Start of RECORDS FOR THIS EXERCISE

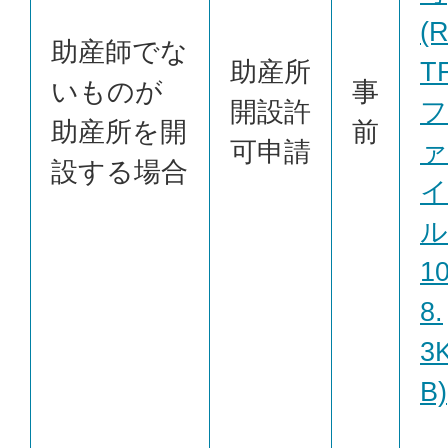
(
助産師でな
助産所
T
いものが
事
開設許
フ
助産所を開
前
可申請
ァ
設する場合
イ
ル
1
8.
3
B)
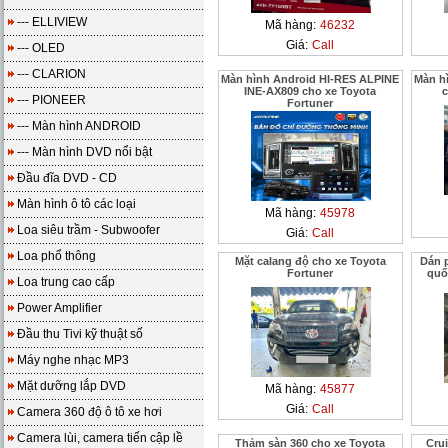
--- ELLIVIEW
Mã hàng:
46232
Giá:
Call
--- OLED
--- CLARION
Màn hình Android HI-RES ALPINE
Màn h
INE-AX809 cho xe Toyota
c
--- PIONEER
Fortuner
--- Màn hình ANDROID
--- Màn hình DVD nổi bật
Đầu đĩa DVD - CD
Màn hình ô tô các loại
Mã hàng:
45978
Loa siêu trầm - Subwoofer
Giá:
Call
Loa phổ thông
Mặt calang độ cho xe Toyota
Dán 
Fortuner
quố
Loa trung cao cấp
Power Amplifier
Đầu thu Tivi kỹ thuật số
Máy nghe nhạc MP3
Mặt dưỡng lắp DVD
Mã hàng:
45877
Giá:
Call
Camera 360 độ ô tô xe hơi
Camera lùi, camera tiến cập lề
Thảm sàn 360 cho xe Toyota
Cru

End of RECORDS FOR THIS EXERCISE

Which lines of the listing above contain the string "hình"? Extract each one in full, counting uppercase and lowercase as different.

▶ [SOLUTION]
Màn hình Android HI-RES ALPINE
--- Màn hình ANDROID
--- Màn hình DVD nổi bật
Màn hình ô tô các loại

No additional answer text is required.